Проснулся Пётр от того, что его легонько трясли за плечо. Он открыл глаза. Перед ним вновь стояла его мать, только в те годы, когда ей еще было лет четырнадцать.

– Отец, вставай, пора, а то на службу опоздаешь! Я уже завтрак нам приготовить успела! Тебя покормлю, а сама в школу побегу. У нас сегодня шесть уроков, а последний мой любимый – математика.

Пётр вспомнил, что его мать была учительницей математики и зажмурил глаза. Он никак не мог поверить, что всё, что сейчас с ним происходит, – это самая настоящая реальность.

– Ну, вставай! Не засыпай больше! А то тебя с работы выгонят! На что мы тогда с тобой жить будем? У нас ведь тогда твою продуктовую карточку отберут!

Пётр взял себя в руки, встряхнул голой и встал с кровати. Стал снова одевать свой комбинезон.

– Что ты такое одеваешь? Откуда ты вообще взял эту несносную одежду? – всплеснула руками дочка или мать.

Пётр всё ещё не мог определиться и не понимал, как называть собственную мать. Мысли путались у него в голове. Девочка пошла в спальню и вернулась с милицейской формой с орденскими планками. Потом сходила в коридор и принесла начищенные до блеска сапоги. В стоявшей у окна тумбочке достала наган, обтёрла его фартуком и подала Петру.

– Сходи умойся, а потом одеваться и завтракать! – приказала девчушка и с жалостью посмотрела на его ожог на лице.
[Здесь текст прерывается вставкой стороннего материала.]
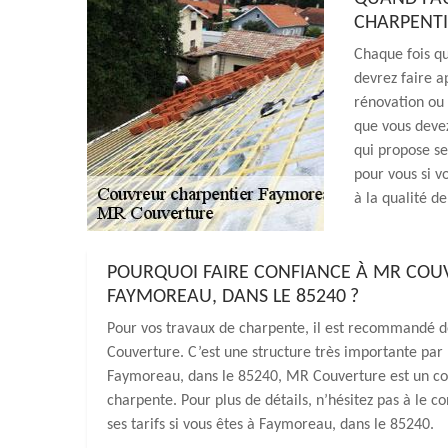
CHARPENTI
Chaque fois qu
devrez faire a
rénovation ou 
que vous deve
qui propose s
pour vous si v
à la qualité de
POURQUOI FAIRE CONFIANCE À MR COU
FAYMOREAU, DANS LE 85240 ?
Pour vos travaux de charpente, il est recommandé 
Couverture. C’est une structure très importante par l
Faymoreau, dans le 85240, MR Couverture est un cou
charpente. Pour plus de détails, n’hésitez pas à le 
ses tarifs si vous êtes à Faymoreau, dans le 85240.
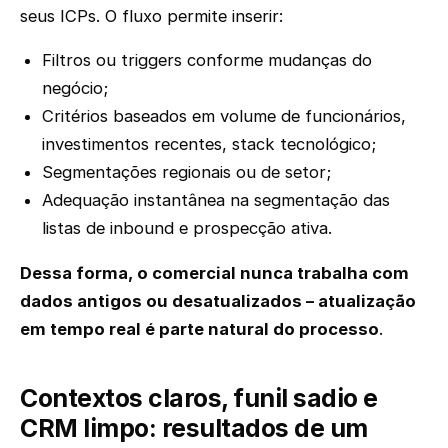
seus ICPs. O fluxo permite inserir:
Filtros ou triggers conforme mudanças do
negócio;
Critérios baseados em volume de funcionários,
investimentos recentes, stack tecnológico;
Segmentações regionais ou de setor;
Adequação instantânea na segmentação das
listas de inbound e prospecção ativa.
Dessa forma, o comercial nunca trabalha com
dados antigos ou desatualizados – atualização
em tempo real é parte natural do processo
.
Contextos claros, funil sadio e
CRM limpo: resultados de um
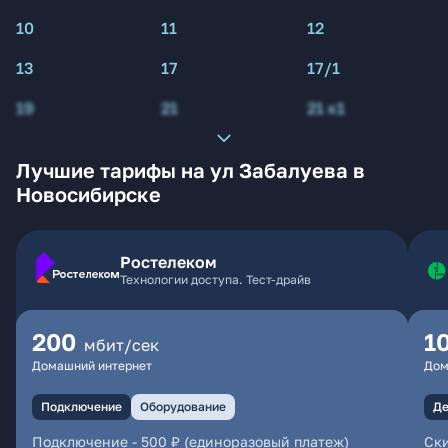
10
11
12
13
17
17/1
19
21
21 к1
Лучшие тарифы на ул Забалуева в
Новосибирске
Ростелеком
Технологии доступа. Тест-драйв
200
1
мбит/сек
Домашний интернет
Дом
Подключение
Оборудование
Де
Подключение
-
500 ₽ (единоразовый платеж)
Ски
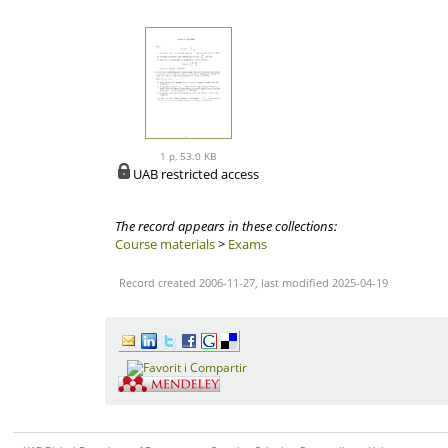
1 p, 53.0 KB
UAB restricted access
The record appears in these collections:
Course materials
>
Exams
Record created 2006-11-27, last modified 2025-04-19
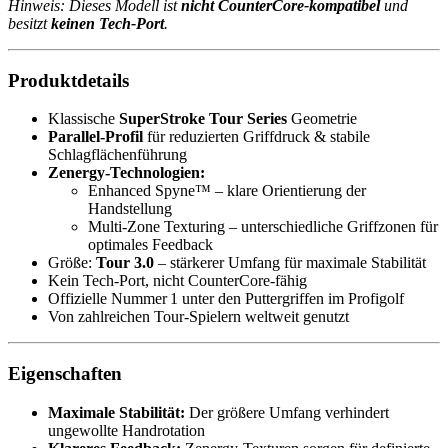
Hinweis: Dieses Modell ist
nicht CounterCore‑kompatibel
und
besitzt
keinen Tech‑Port
.
Produktdetails
Klassische
SuperStroke Tour Series
Geometrie
Parallel‑Profil
für reduzierten Griffdruck & stabile
Schlagflächenführung
Zenergy‑Technologien:
Enhanced Spyne™ – klare Orientierung der
Handstellung
Multi‑Zone Texturing – unterschiedliche Griffzonen für
optimales Feedback
Größe:
Tour 3.0
– stärkerer Umfang für maximale Stabilität
Kein Tech‑Port, nicht CounterCore‑fähig
Offizielle Nummer 1 unter den Puttergriffen im Profigolf
Von zahlreichen Tour‑Spielern weltweit genutzt
Eigenschaften
Maximale Stabilität:
Der größere Umfang verhindert
ungewollte Handrotation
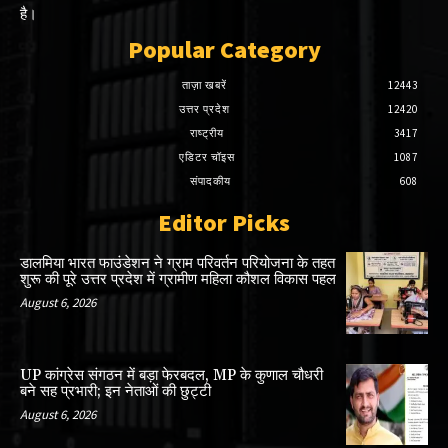
है।
Popular Category
ताज़ा खबरें
12443
उत्तर प्रदेश
12420
राष्ट्रीय
3417
एडिटर चॉइस
1087
संपादकीय
608
Editor Picks
डालमिया भारत फाउंडेशन ने ग्राम परिवर्तन परियोजना के तहत
शुरू की पूरे उत्तर प्रदेश में ग्रामीण महिला कौशल विकास पहल
August 6, 2026
UP कांग्रेस संगठन में बड़ा फेरबदल, MP के कुणाल चौधरी
बने सह प्रभारी; इन नेताओं की छुट्टी
August 6, 2026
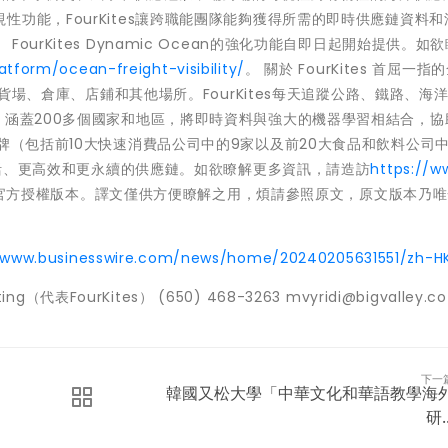
功能，FourKites讓跨職能團隊能夠獲得所需的即時供應鏈資料和
urKites Dynamic Ocean的強化功能自即日起開始提供。如
atform/ocean-freight-visibility/
。 關於 FourKites 首屈一指
至貨場、倉庫、店鋪和其他場所。FourKites每天追蹤公路、鐵路、海
，涵蓋200多個國家和地區，將即時資料與強大的機器學習相結合，協
牌（包括前10大快速消費品公司中的9家以及前20大食品和飲料公司中
更靈活、更高效和更永續的供應鏈。如欲瞭解更多資訊，請造訪
https://w
官方授權版本。譯文僅供方便瞭解之用，煩請參照原文，原文版本乃唯
//www.businesswire.com/news/home/20240205631551/zh-H
eting（代表FourKites） (650) 468-3263 mvyridi@bigvalley.co
下一
韓國又松大學「中華文化和華語教學海
研..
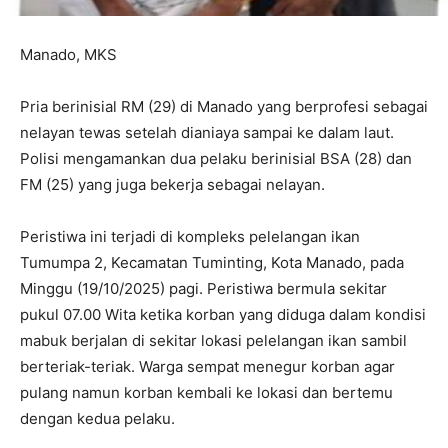
Manado, MKS
Pria berinisial RM (29) di Manado yang berprofesi sebagai
nelayan tewas setelah dianiaya sampai ke dalam laut.
Polisi mengamankan dua pelaku berinisial BSA (28) dan
FM (25) yang juga bekerja sebagai nelayan.
Peristiwa ini terjadi di kompleks pelelangan ikan
Tumumpa 2, Kecamatan Tuminting, Kota Manado, pada
Minggu (19/10/2025) pagi. Peristiwa bermula sekitar
pukul 07.00 Wita ketika korban yang diduga dalam kondisi
mabuk berjalan di sekitar lokasi pelelangan ikan sambil
berteriak-teriak. Warga sempat menegur korban agar
pulang namun korban kembali ke lokasi dan bertemu
dengan kedua pelaku.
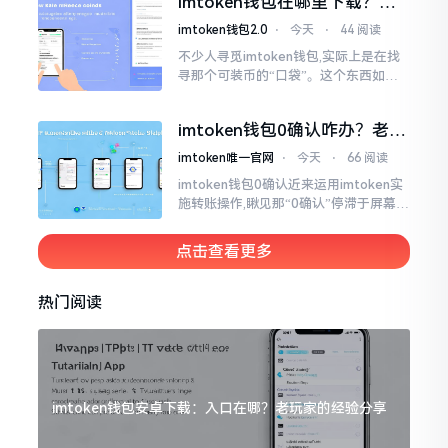
imtoken钱包在哪里下载？老
手教你几招避坑
imtoken钱包2.0
⋅
今天
⋅
44 阅读
不少人寻觅imtoken钱包,实际上是在找
寻那个可装币的“口袋”。这个东西如今
称作imToken,是个老资历的钱包,对以太
坊、比特币以及各类链上的代币予以支
imtoken钱包0确认咋办？老手
持。
教你几招快速解决
imtoken唯一官网
⋅
今天
⋅
66 阅读
imtoken钱包0确认近来运用imtoken实
施转账操作,瞅见那“0确认”停滞于屏幕之
上,内心着实颇为不是个滋味儿。此玩意
儿恰似前往银行进行排队,前方之人众多,
点击查看更多
你仅有干巴巴等待其一途。
热门阅读
imtoken钱包安卓下载：入口在哪？老玩家的经验分享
«Командует мною совсем как моя родная мать!». И от мысли, что он вновь слышит её голос Петру стало, вдруг, как-то тепло и уютно на сердце. Он внезапно для себя согласился принять эту новую реальность. Ту, где была жива хотя бы его мать. Он вспомнил погибшую жену, пропавшую дочку. Вспомнил слова Веньки, но тот вполне мог просто блефовать и тянуть время, зная, что вот-вот должны подъехать его псы.

Когда Пётр вошёл на кухню, уже одетый в форму милиционера и с наганов в кобуре, дочка критически его осмотрела, а затем удовлетворённо кивнула головой.
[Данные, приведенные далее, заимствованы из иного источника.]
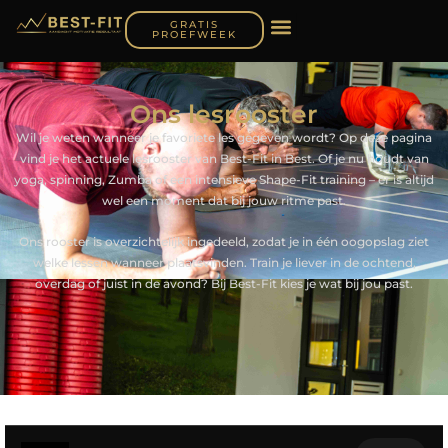
GRATIS
PROEFWEEK
Ons lesrooster
Wil je weten wanneer je favoriete les gegeven wordt? Op deze pagina
vind je het actuele lesrooster van Best-Fit in Best. Of je nu houdt van
yoga, spinning, Zumba of een intensieve Shape-Fit training – er is altijd
wel een moment dat bij jouw ritme past.
Ons rooster is overzichtelijk ingedeeld, zodat je in één oogopslag ziet
welke lessen wanneer plaatsvinden. Train je liever in de ochtend,
overdag of juist in de avond? Bij Best-Fit kies je wat bij jou past.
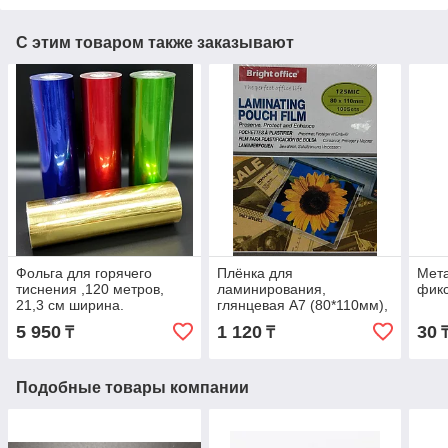
С этим товаром также заказывают
Фольга для горячего
Плёнка для
Мета
тиснения ,120 метров,
ламинирования,
фик
21,3 см ширина.
глянцевая A7 (80*110мм),
125 микрон
5 950
1 120
30
₸
₸
Подобные товары компании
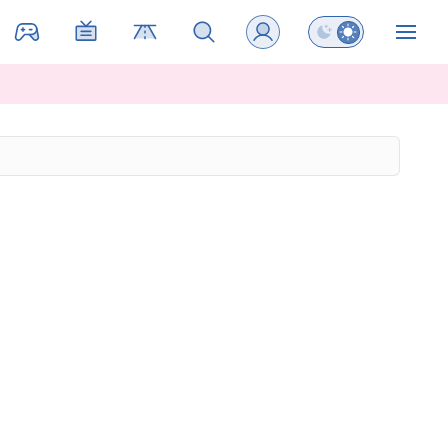
Preklopi barvni na
ZIN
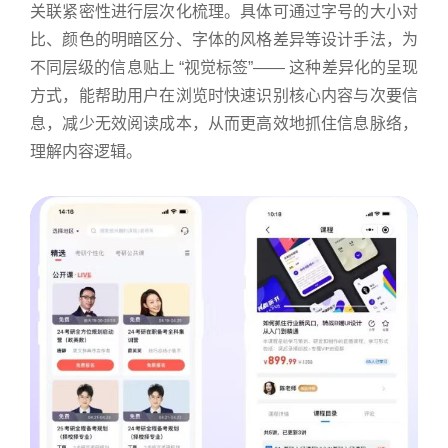
关联紧密性进行层次化梳理。具体可通过字号的大小对
比、颜色的明暗区分、字体的风格差异等设计手法，为
不同层级的信息贴上 “视觉标签”—— 这种差异化的呈现
方式，能帮助用户在浏览时快速识别核心内容与次要信
息，减少无效阅读成本，从而更高效地抓住信息脉络，
理解内容逻辑。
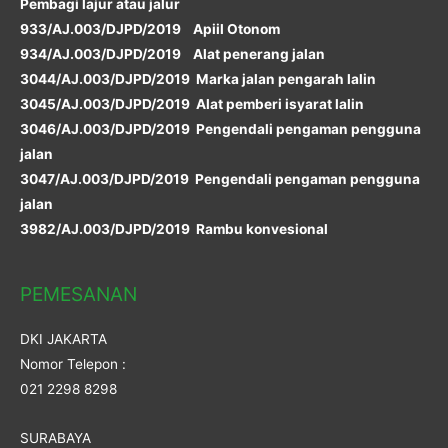
Pembagi lajur atau jalur
933/AJ.003/DJPD/2019 Apiil Otonom
934/AJ.003/DJPD/2019 Alat penerang jalan
3044/AJ.003/DJPD/2019 Marka jalan pengarah lalin
3045/AJ.003/DJPD/2019 Alat pemberi isyarat lalin
3046/AJ.003/DJPD/2019 Pengendali pengaman pengguna
jalan
3047/AJ.003/DJPD/2019 Pengendali pengaman pengguna
jalan
3982/AJ.003/DJPD/2019 Rambu konvesional
PEMESANAN
DKI JAKARTA
Nomor Telepon :
021 2298 8298
SURABAYA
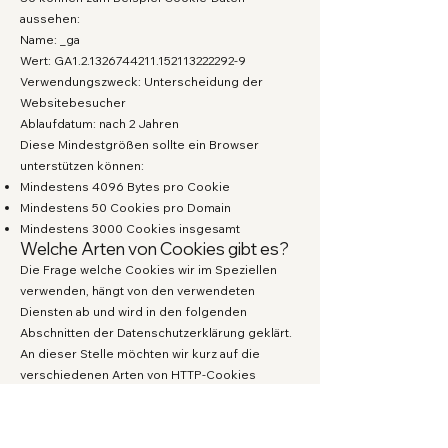
aussehen:
Name: _ga
Wert: GA1.2.1326744211.152113222292-9
Verwendungszweck: Unterscheidung der
Websitebesucher
Ablaufdatum: nach 2 Jahren
Diese Mindestgrößen sollte ein Browser
unterstützen können:
Mindestens 4096 Bytes pro Cookie
Mindestens 50 Cookies pro Domain
Mindestens 3000 Cookies insgesamt
Welche Arten von Cookies gibt es?
Die Frage welche Cookies wir im Speziellen
verwenden, hängt von den verwendeten
Diensten ab und wird in den folgenden
Abschnitten der Datenschutzerklärung geklärt.
An dieser Stelle möchten wir kurz auf die
verschiedenen Arten von HTTP-Cookies
eingehen.
Man kann 4 Arten von Cookies unterscheiden:
Unerlässliche Cookies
– Вот теперь совсем другое дело! – радостно сказала она. – А на своё лицо ты не обращай внимания. Ведь шрамы только красят мужчину! Не с лица же воду пить!

– Мария, я не знаю во сколько сегодня вернусь. Будь умницей, учись хорошо…
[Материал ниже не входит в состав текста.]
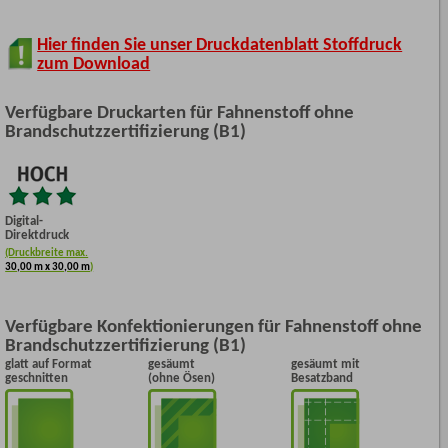
Hier finden Sie unser Druckdatenblatt Stoffdruck
zum Download
Verfügbare Druckarten für Fahnenstoff ohne
Brandschutzzertifizierung (B1)
Digital-
Direktdruck
(Druckbreite max.
30,00 m x 30,00 m
)
Verfügbare Konfektionierungen für Fahnenstoff ohne
Brandschutzzertifizierung (B1)
glatt auf Format
gesäumt
gesäumt mit
geschnitten
(ohne Ösen)
Besatzband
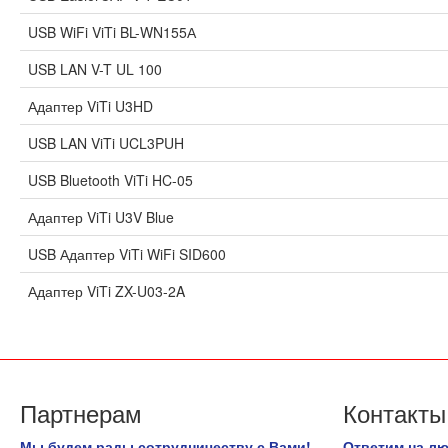
USB WiFi ViTi BL-WN155А
USB LAN V-T UL 100
Адаптер ViTi U3HD
USB LAN ViTi UCL3PUH
USB Bluetooth ViTi HC-05
Адаптер ViTi U3V Blue
USB Адаптер ViTi WiFi SID600
Адаптер ViTi ZX-U03-2A
Партнерам
Контакты
Мы будем рады сотрудничеству с Вами!
Ответим на л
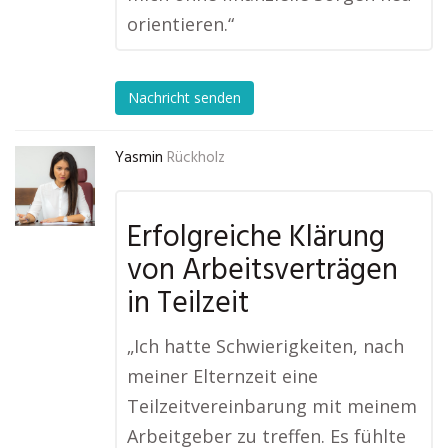
orientieren.“
Nachricht senden
Yasmin
Rückholz
Erfolgreiche Klärung
von Arbeitsverträgen
in Teilzeit
„Ich hatte Schwierigkeiten, nach
meiner Elternzeit eine
Teilzeitvereinbarung mit meinem
Arbeitgeber zu treffen. Es fühlte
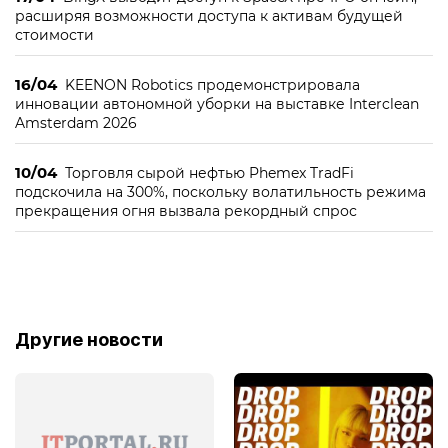
расширяя возможности доступа к активам будущей
стоимости
16/04
KEENON Robotics продемонстрировала
инновации автономной уборки на выставке Interclean
Amsterdam 2026
10/04
Торговля сырой нефтью Phemex TradFi
подскочила на 300%, поскольку волатильность режима
прекращения огня вызвала рекордный спрос
Другие новости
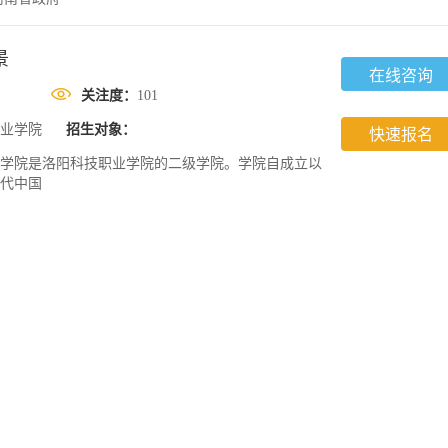
景
在线咨询
关注度：
101
业学院
招生对象：
快速报名
学院是洛阳科技职业学院的二级学院。学院自成立以
代中国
Пётр замолчал. В его прежней жизни дочери было всего пять лет, и он не знал, что ещё сказать же, казалось бы, такой взрослой девушке.

– Да ладно тебе, отец! Ведь не маленькая уже! – весело ответила дочь.

Пётр хотел ещё что-то сказать, но только сконфузился, опустил голову и сел за стол. От смущения стал разглядывать кухню. Она разительно отличалась от той, к которой он привык. Выкрашенные тёмной масляной краской стены, эмалированная раковина с медным краном, обеденный стол и две тумбочки у стены, а на них стояли два примуса. Один из них сердито шипел. На нём жарилась картошка. Её дразнящий аромат стоял по всей кухне. Дочка сняла с примуса шкварчащую сковородку. По соседству с примусом, над которым колдовала его мать стоял ещё один. Значит семья Петра в квартире не одна. Дочка поставила на примус на место сковородки кипятить чайник, а сама села за столом, напротив отца и, подперев ладонями подбородок, чуть улыбаясь смотрела на него. «Прямо, как мать в детстве. Она тоже любила смотреть, как я ем!», подумал Пётр, осторожно проглатывая горячую картошку.